** SELECTED EXTRACT **
Tuning OldSpace Garbage Collectors


Default GC


Default GC has a Full-Stop-GC (>15 seconds with the benchmark), so there is not much to do. If you want to run your application with Default GC (e.g. because of high throughput requirements), your only choice is to tune NewSpace GC very agressively, then throw tons of Heap to your application in order to avoid Full-GC during the day. If your system is 24x7 consider triggering a full GC using System.gc() at night if you expect the system load to be low.
Another possibility would be to even size the VM bigger than your physical RAM, so tenured Objects are written to swap disk. However you have to be sure then no Full-GC is triggered ever, because duration of Full-GC will go into the minutes then. I have not tried this.
Ofc one can improve things always by coding less memory intensive, however this is not the topic of this post.

Concurrent Mark & Sweep (CMS)


The CMS Collector does a pretty good job as long your promotion rate is not too high (which should not be the case if you optimized that as described above).
One Key setting of CMS Collector is, when to trigger a concurrent full GC. If it is triggered too late, it might not be able to finish in time and a Full-Stop-GC will happen. If you know your application has like 30% statically allocated data you might want to set this to 30% like -XX:+UseCMSInitiatingOccupancyOnly
-XX:CMSInitiatingOccupancyFraction=30. In practice I always start with a value of 0, then experiment with higher values once everything (NewSpace, OldSpace) is calibrated to operate without triggering FullGC under load.

** ACTIVITY **
Using the garbage collector tuning extract, explain in one to three sentences why the point at which the CMS Collector triggers a concurrent full GC matters. The listing plays no part in the task.

Multi-image point correspondence data
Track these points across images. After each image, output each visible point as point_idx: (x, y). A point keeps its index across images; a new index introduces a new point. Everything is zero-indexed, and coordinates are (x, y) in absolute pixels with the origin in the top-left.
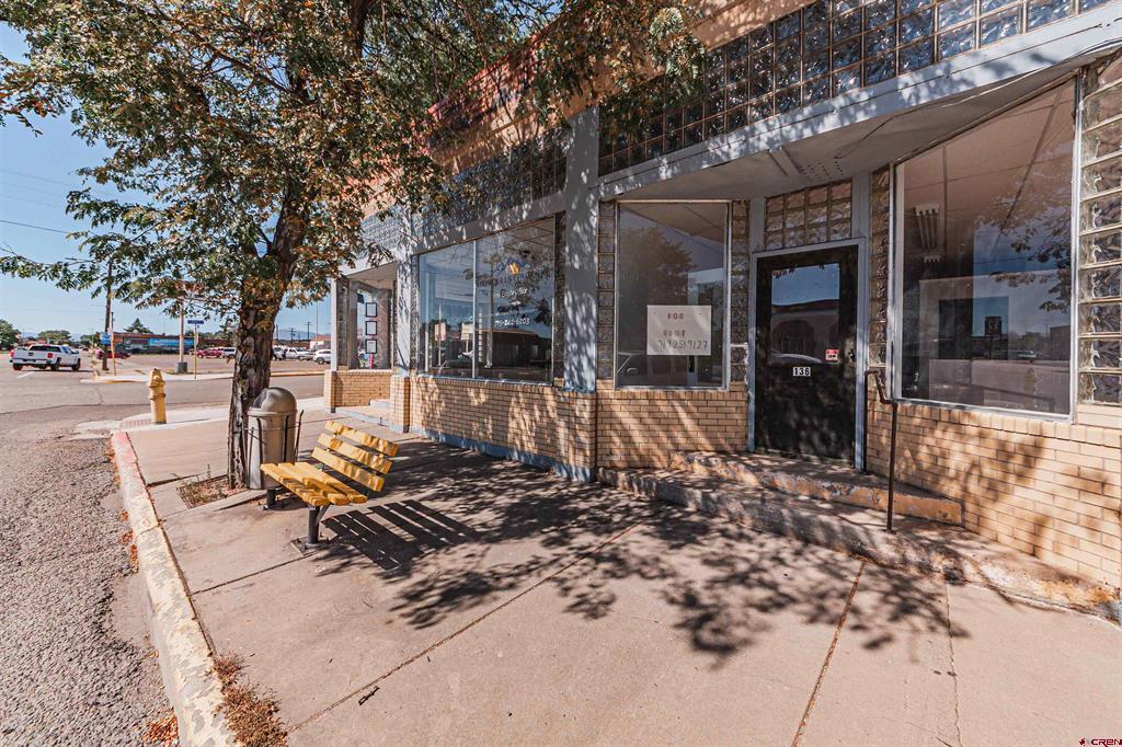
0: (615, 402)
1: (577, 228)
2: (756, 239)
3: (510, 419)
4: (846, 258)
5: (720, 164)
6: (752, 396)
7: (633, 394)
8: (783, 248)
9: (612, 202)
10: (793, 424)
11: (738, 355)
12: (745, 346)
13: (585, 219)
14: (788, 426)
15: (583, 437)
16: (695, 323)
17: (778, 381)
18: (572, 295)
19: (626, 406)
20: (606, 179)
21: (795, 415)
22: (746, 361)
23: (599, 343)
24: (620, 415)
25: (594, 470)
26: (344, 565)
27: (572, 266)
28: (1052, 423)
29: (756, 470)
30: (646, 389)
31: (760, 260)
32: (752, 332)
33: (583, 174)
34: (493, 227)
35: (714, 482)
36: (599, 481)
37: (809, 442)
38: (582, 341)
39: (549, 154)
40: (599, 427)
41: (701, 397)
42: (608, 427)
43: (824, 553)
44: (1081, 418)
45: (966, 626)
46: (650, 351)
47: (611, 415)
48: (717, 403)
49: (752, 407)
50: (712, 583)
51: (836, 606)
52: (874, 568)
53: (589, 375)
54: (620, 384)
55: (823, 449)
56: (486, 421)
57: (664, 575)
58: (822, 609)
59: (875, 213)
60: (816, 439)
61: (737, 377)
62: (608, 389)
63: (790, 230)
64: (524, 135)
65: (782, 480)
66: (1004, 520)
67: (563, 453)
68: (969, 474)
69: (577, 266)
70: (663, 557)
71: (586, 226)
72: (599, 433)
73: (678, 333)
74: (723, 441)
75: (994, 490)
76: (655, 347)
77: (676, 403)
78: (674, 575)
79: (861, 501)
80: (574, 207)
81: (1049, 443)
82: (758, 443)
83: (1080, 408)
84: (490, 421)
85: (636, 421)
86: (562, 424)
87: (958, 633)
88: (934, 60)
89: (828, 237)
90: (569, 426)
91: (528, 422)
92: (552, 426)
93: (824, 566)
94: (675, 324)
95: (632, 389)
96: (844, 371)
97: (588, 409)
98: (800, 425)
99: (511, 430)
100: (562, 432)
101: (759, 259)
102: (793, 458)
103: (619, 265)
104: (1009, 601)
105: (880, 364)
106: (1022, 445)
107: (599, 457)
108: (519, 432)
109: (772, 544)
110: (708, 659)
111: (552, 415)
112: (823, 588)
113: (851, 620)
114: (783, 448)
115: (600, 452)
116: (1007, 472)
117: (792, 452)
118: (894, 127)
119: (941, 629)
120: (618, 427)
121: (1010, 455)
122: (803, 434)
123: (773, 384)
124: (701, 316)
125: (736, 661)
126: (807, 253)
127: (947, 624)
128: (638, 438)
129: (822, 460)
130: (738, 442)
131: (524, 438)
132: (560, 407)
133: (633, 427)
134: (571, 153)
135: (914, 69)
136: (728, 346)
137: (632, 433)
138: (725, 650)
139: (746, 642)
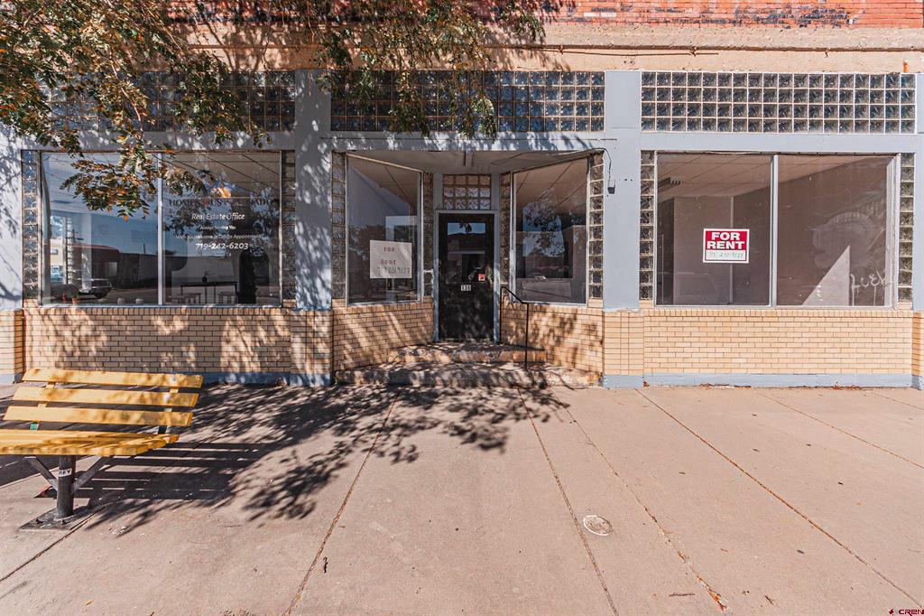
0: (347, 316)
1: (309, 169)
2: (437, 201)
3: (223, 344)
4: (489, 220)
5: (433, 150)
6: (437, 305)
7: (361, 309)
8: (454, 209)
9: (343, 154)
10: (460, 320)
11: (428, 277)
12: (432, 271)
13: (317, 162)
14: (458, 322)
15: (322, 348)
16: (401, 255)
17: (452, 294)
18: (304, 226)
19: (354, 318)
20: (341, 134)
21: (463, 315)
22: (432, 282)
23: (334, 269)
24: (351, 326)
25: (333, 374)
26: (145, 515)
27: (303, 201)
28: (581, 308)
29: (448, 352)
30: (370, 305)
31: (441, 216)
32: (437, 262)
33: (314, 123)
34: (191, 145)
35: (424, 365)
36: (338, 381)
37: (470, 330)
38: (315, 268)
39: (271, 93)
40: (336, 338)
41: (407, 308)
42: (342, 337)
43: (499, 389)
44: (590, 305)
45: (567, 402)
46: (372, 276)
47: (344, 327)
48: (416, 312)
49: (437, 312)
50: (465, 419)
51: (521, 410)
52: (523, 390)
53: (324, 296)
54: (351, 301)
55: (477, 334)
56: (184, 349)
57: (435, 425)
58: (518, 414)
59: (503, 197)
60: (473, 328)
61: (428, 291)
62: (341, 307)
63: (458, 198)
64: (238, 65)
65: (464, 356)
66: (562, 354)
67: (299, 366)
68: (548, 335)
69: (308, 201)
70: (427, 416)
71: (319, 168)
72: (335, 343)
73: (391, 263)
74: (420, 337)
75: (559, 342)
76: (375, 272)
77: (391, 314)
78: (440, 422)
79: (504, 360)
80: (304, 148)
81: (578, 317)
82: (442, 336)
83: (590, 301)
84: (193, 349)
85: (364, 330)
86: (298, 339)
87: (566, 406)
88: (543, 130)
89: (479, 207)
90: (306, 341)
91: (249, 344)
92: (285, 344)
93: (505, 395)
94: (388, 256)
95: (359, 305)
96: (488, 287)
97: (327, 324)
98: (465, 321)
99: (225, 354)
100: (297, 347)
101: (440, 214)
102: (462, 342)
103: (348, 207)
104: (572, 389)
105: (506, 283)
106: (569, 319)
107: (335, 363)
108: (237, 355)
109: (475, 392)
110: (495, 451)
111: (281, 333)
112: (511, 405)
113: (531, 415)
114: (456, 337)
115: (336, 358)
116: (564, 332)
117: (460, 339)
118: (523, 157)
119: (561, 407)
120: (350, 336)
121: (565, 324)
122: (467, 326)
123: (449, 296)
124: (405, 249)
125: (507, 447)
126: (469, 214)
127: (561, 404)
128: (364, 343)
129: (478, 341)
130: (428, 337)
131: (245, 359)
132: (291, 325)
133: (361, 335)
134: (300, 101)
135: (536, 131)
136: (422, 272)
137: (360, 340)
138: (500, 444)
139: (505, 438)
==
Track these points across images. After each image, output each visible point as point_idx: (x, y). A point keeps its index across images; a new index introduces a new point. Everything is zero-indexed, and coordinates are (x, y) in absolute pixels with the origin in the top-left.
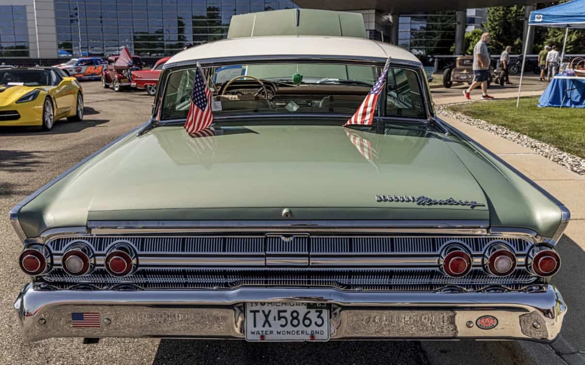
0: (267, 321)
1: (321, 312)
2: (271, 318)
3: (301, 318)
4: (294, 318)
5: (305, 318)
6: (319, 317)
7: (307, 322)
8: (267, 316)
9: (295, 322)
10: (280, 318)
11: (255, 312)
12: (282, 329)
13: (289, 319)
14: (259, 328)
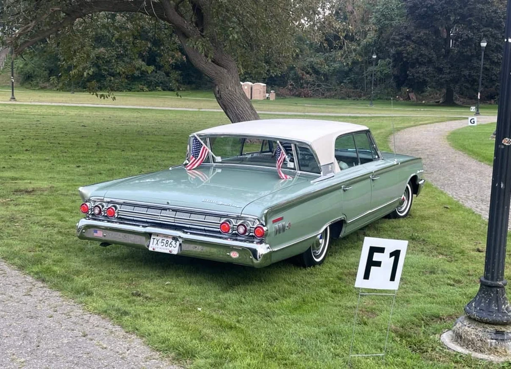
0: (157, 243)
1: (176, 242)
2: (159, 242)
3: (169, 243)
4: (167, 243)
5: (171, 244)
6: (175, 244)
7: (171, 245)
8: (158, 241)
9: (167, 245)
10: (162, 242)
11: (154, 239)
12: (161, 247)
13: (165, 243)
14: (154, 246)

** ANSWER AREA **
If the concurrent full GC is triggered too late, it might not be able to finish in time. A Full-Stop-GC will then happen.